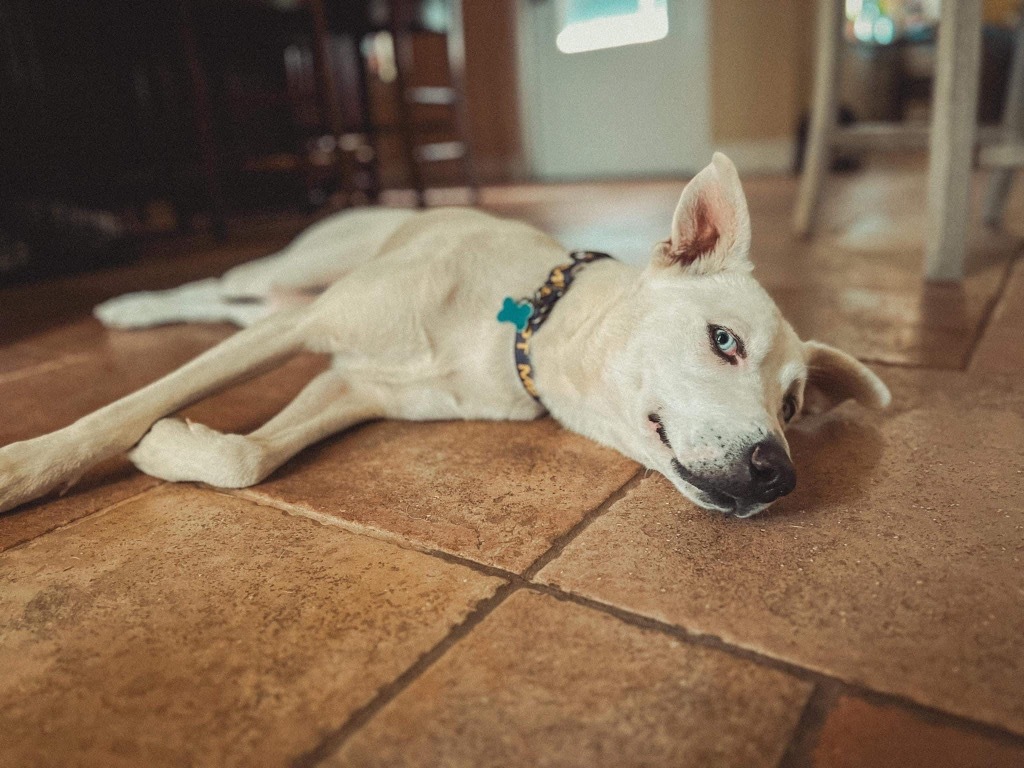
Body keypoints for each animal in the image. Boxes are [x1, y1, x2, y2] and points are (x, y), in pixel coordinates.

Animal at [0, 153, 888, 520]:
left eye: (793, 405)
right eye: (725, 341)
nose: (778, 473)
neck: (522, 326)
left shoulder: (351, 386)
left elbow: (248, 457)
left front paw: (172, 445)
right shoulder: (311, 329)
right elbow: (117, 412)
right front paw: (28, 467)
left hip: (282, 306)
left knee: (233, 306)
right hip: (306, 270)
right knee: (218, 284)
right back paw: (129, 306)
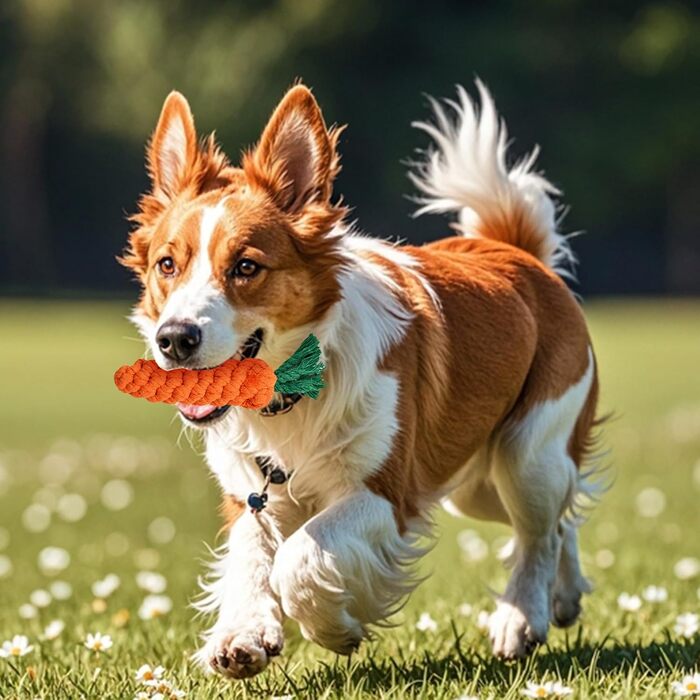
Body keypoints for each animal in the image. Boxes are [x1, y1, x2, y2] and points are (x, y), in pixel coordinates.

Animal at [121, 80, 600, 680]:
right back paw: (566, 596)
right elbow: (251, 557)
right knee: (563, 517)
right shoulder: (249, 491)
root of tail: (515, 251)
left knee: (539, 531)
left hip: (525, 453)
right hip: (474, 482)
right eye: (167, 265)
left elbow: (299, 557)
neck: (291, 396)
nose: (174, 339)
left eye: (246, 267)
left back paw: (522, 618)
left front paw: (335, 628)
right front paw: (242, 634)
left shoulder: (388, 492)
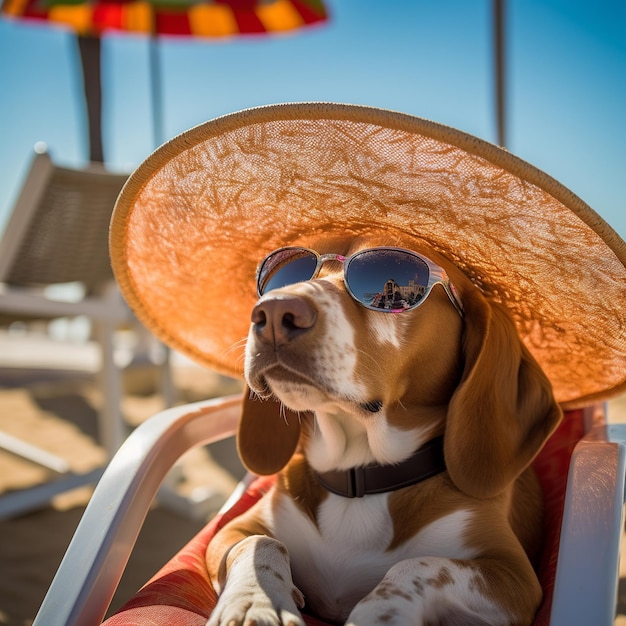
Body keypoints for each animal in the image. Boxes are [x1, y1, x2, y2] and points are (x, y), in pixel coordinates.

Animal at [206, 236, 560, 620]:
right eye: (284, 275)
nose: (272, 311)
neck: (359, 475)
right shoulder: (233, 531)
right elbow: (260, 543)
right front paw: (254, 603)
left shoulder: (514, 577)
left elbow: (417, 566)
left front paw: (377, 614)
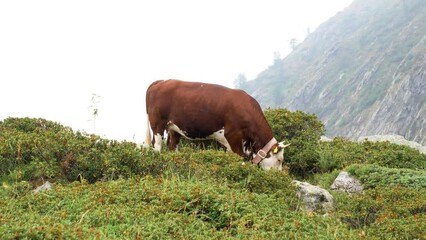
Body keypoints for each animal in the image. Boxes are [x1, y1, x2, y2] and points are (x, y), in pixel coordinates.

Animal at [144, 79, 290, 170]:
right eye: (279, 160)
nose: (278, 176)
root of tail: (161, 81)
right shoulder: (233, 135)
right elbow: (239, 157)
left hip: (173, 127)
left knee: (172, 145)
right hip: (157, 124)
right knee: (157, 145)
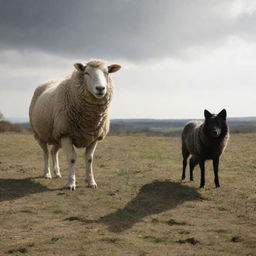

-- -- --

» **YOUR TASK**: Go over the data and return every line that includes the word "shoulder".

» **RESPONSE TO THE TASK**:
left shoulder: (351, 386)
right shoulder: (311, 329)
right shoulder: (249, 491)
left shoulder: (388, 492)
right shoulder: (233, 531)
left shoulder: (514, 577)
right shoulder: (233, 135)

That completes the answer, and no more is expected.